Grace Aaron, who rose to Pacifica "fame" with the Committee to Strengthen KPFK," is suing the Foundation

Yeah, really.

You remember Grace Aaron? She was the Scientology-leaning chair of the KPFK Local Station Board when South African General Manager Eva Georgia gave up on KPFK. Aaron was the head of the Committee To Strengthen KPFK, the slate of LSB candidates that made it impossible to get elected without a costly mailer to voters. Riding on the back of Georgia’s departure, Aaron became chair of the Pacifica National Board and interim Executive Director for the entire year of 2009, since the PNB couldn’t or wouldn't get it together to find a replacement for her.

She promised her allies she would give Pacifica a one-woman make-over when she couldn’t get her choice of consultant hired for the job. Aaron keeps her promises. During her tenure, every manager of color in Pacifica save one disappeared from their position, including KPFK’s program director Armando Gudiño. When Grace was finished, also among the missing at KPFK were news director Fernando Velasquez, popular "Beneath the Surface" host Jerry Quickley, and KPFK’s local news.Microphone

That was the promised make-over. The woman had wormed her way into a paying position, held the two most powerful titles in Pacifica, and remade Pacifica. Cutting edge and local news and public affairs were pushed to the sidelines, and liberal talking heads interspersed with self-help premiums took their place at the center of KPFK's programming. By all accounts, listenership fell off precipitously. In September 2008, Pacifica’s net worth was $7.2M; in December 2009, it was $4.1M.

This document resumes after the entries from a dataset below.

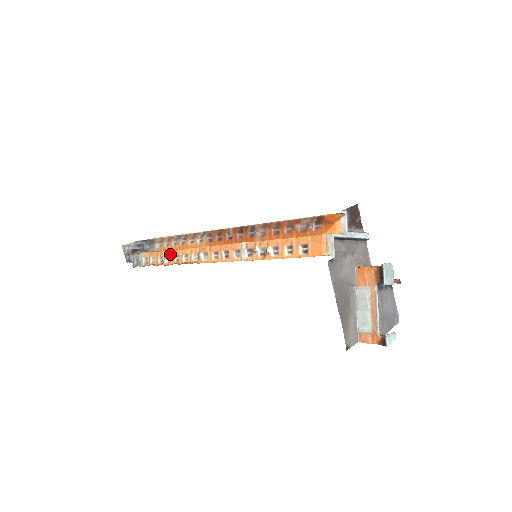
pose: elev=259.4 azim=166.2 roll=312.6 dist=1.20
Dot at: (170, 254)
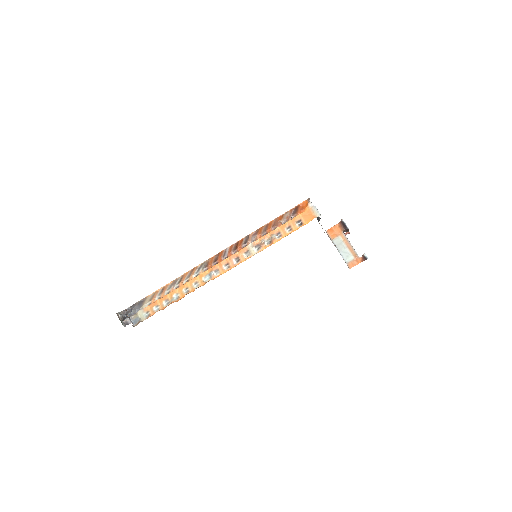
Dot at: (176, 292)
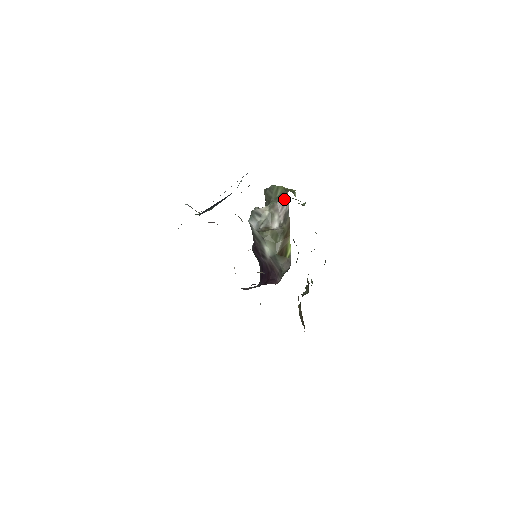
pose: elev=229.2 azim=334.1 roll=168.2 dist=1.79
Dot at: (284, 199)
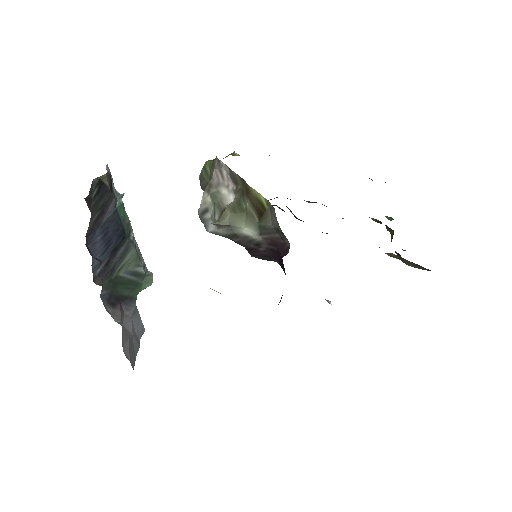
Dot at: (216, 167)
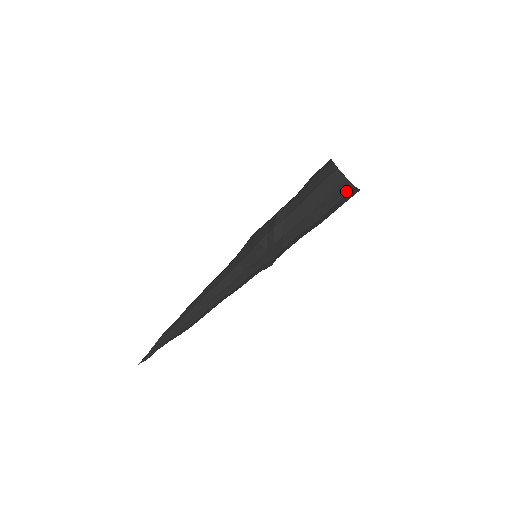
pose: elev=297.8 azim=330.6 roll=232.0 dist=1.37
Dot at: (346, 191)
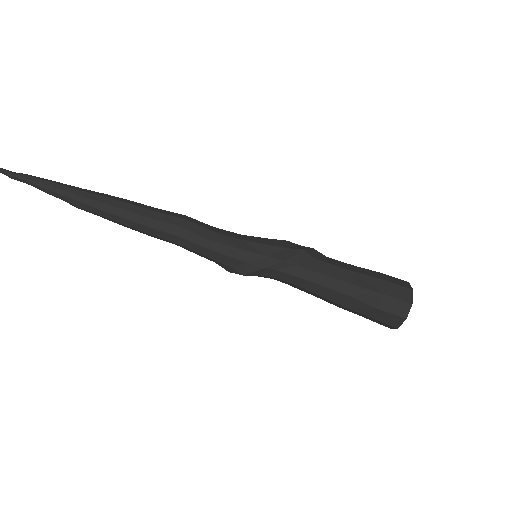
Dot at: (402, 297)
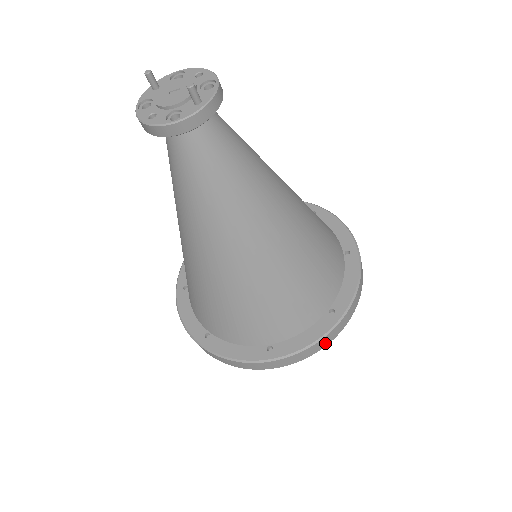
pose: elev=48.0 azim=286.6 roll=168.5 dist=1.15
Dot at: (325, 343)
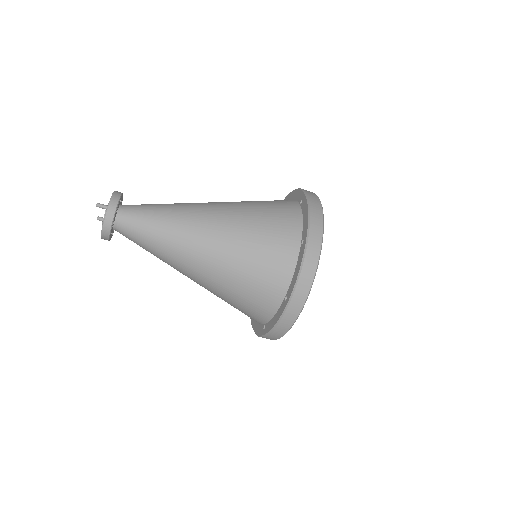
Dot at: (313, 264)
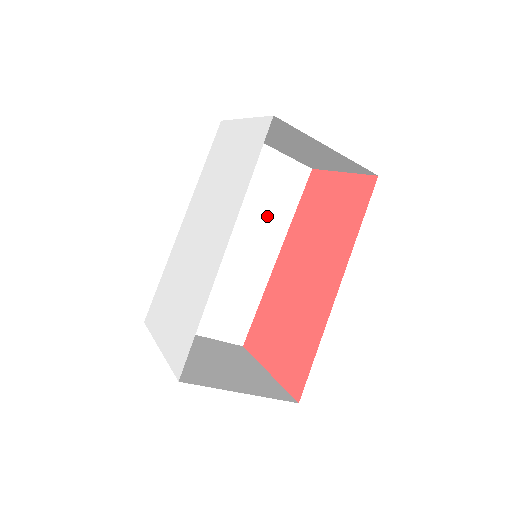
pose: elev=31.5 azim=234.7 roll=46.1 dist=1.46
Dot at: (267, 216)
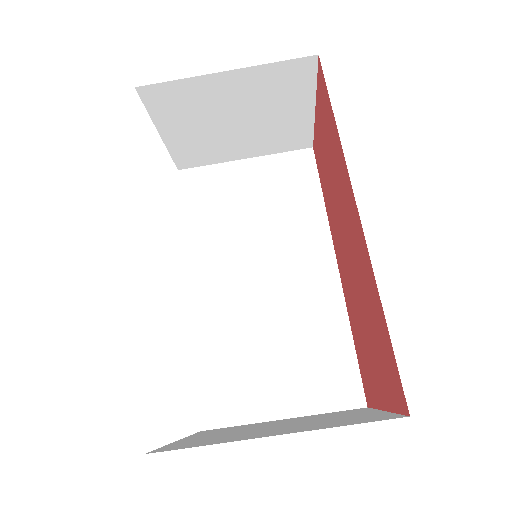
Dot at: (289, 225)
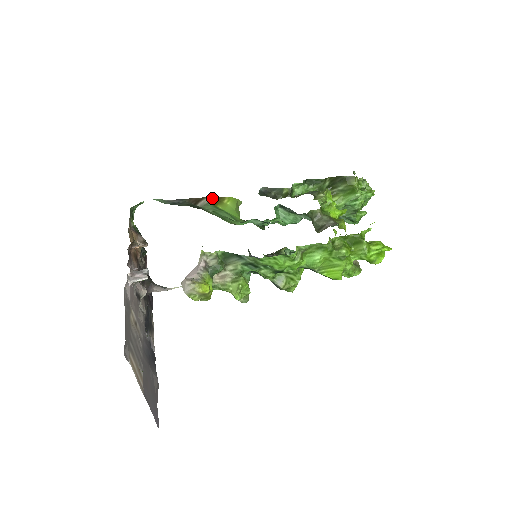
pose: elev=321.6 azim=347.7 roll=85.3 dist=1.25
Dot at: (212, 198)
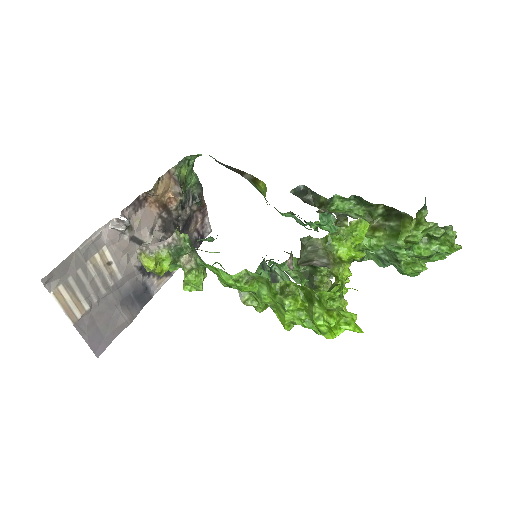
Dot at: (251, 176)
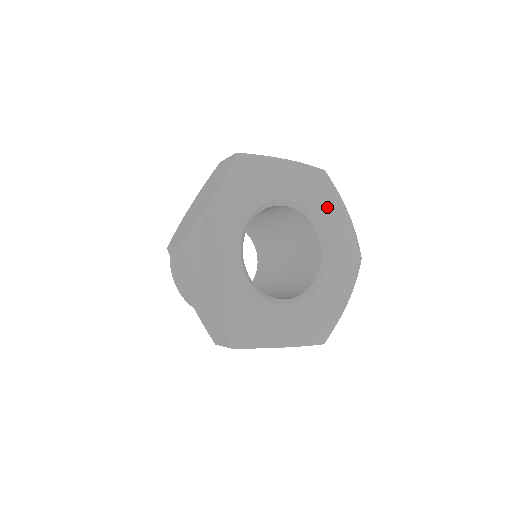
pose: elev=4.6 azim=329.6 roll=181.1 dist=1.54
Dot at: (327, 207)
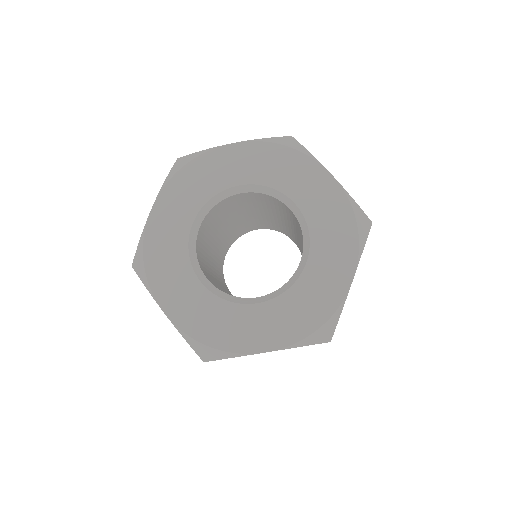
Dot at: (296, 177)
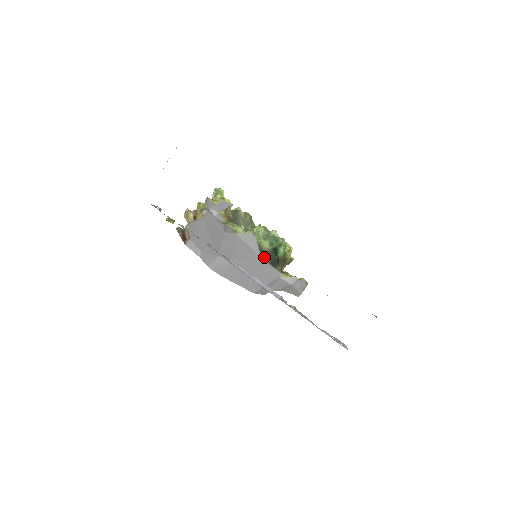
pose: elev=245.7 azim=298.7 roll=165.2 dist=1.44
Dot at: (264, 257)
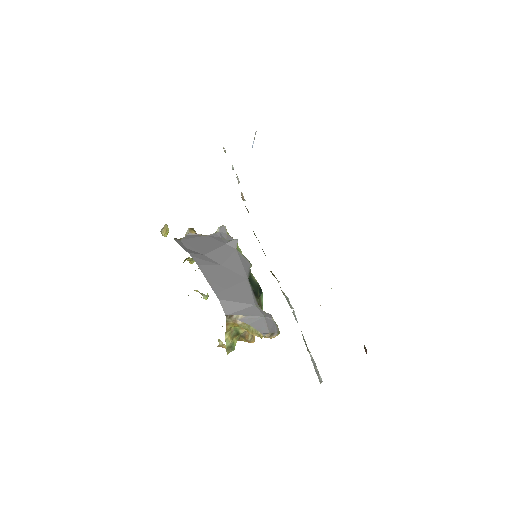
Dot at: (250, 281)
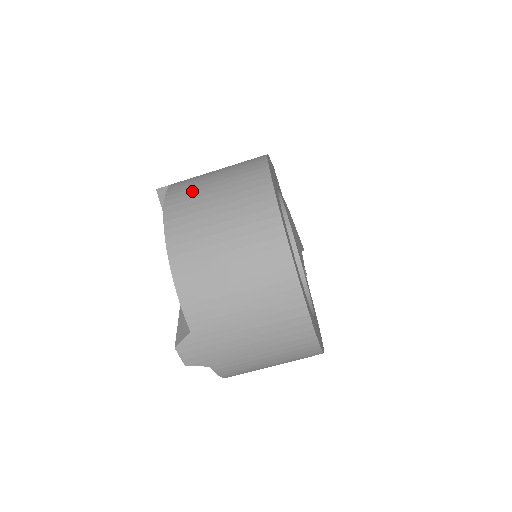
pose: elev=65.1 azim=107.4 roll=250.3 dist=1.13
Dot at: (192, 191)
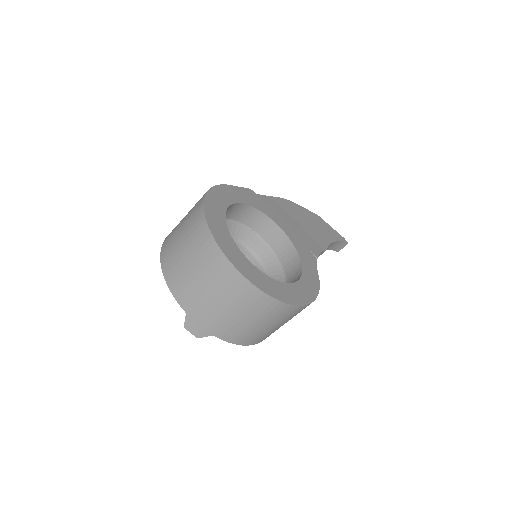
Dot at: (175, 227)
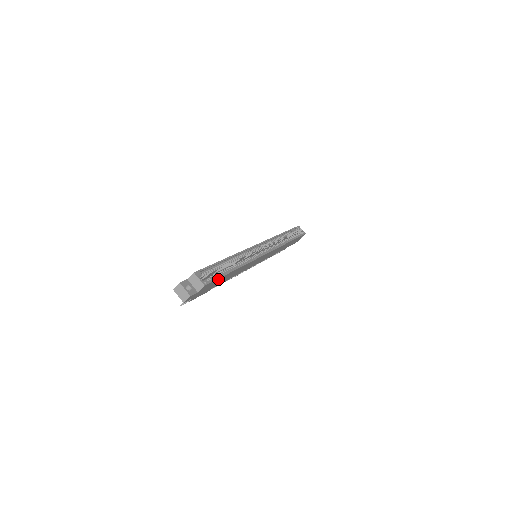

Today, Grace’s husband Ken has taken her seat, while Grace remains on the Committee To Strengthen KPFK. What is she doing since she left Pacifica governance? Grace is suing Pacifica.

We're not kidding. Grace Aaron has named Pacifica as a defendant in a convoluted lawsuit, along with Pacifica’s prior legal counsel and interim Executive Director, Dan Siegel. Grace’s co-plaintiffs include a KPFA member, Daniel Borgstrom, and corporation interim CFO LaVarn Williams, whose interim position may be more secure while the lawsuit is pending.

Aaron, LaVarn, and Borgstrom are claiming that Siegel damaged them when he referred to “ethnic cleansing” under Pacifica’s unnamed new leadership in his 2009 election statement. In other words, Aaron and her crowd want to sue Siegel for speaking during a Pacifica election.

If you read Borgstrom, Williams, and Aaron's suit (case no. RG10524638), you’ll see that Aaron et al. promise to transfer any monetary awards from Siegel to Pacifica. Yup. She’s suing Pacifica with her promise to give Pacifica any money she wins.

This isn’t the first time Aaron has sued Pacifica. In 2007, under her leadership the CTSK went to court to demand a new election because Pacifica didn’t send those mailers out on the timeline they wanted. They settled for a recount when it turned out their top vote-getter hadn’t been a member of KPFK for a decade. Even in the litigious environment that is Pacifica, it’s difficult not to call Aaron’s slate the Committee to Sue KPFK. They’re already raising the possibility of a 2010 election lawsuit at nearly every Local Station Board meeting.

Aaron is back in court believing that some judge is, effectively, going to award a defendant money if the plaintiff prevails. And she and her co-plaintiffs are shopping for the right judge to do it: her attorney, Richard Phelps, has already had one thrown out. Aaron and the other plaintiffs are betting that the judge won’t include Pacifica in any damages (and are the plaintiffs going to give that back to Pacifica, too?). Will Pacifica recoup its legal costs, too? The lawsuit doesn’t mention who’s picking up Phelps' legal fees. And Aaron’s somehow imagined that Siegel, who was in Pacifica’s employ at the time of the alleged harm, won’t turn a loss around and sue Pacifica.

For those that have followed Pacifica's recent history, it's become apparent that our donations are funding a string of disgruntled employees and flawed elections. Daniel Borgstrom, LaVarn Williams, and Grace Aaron have become part of that discouraging tradition.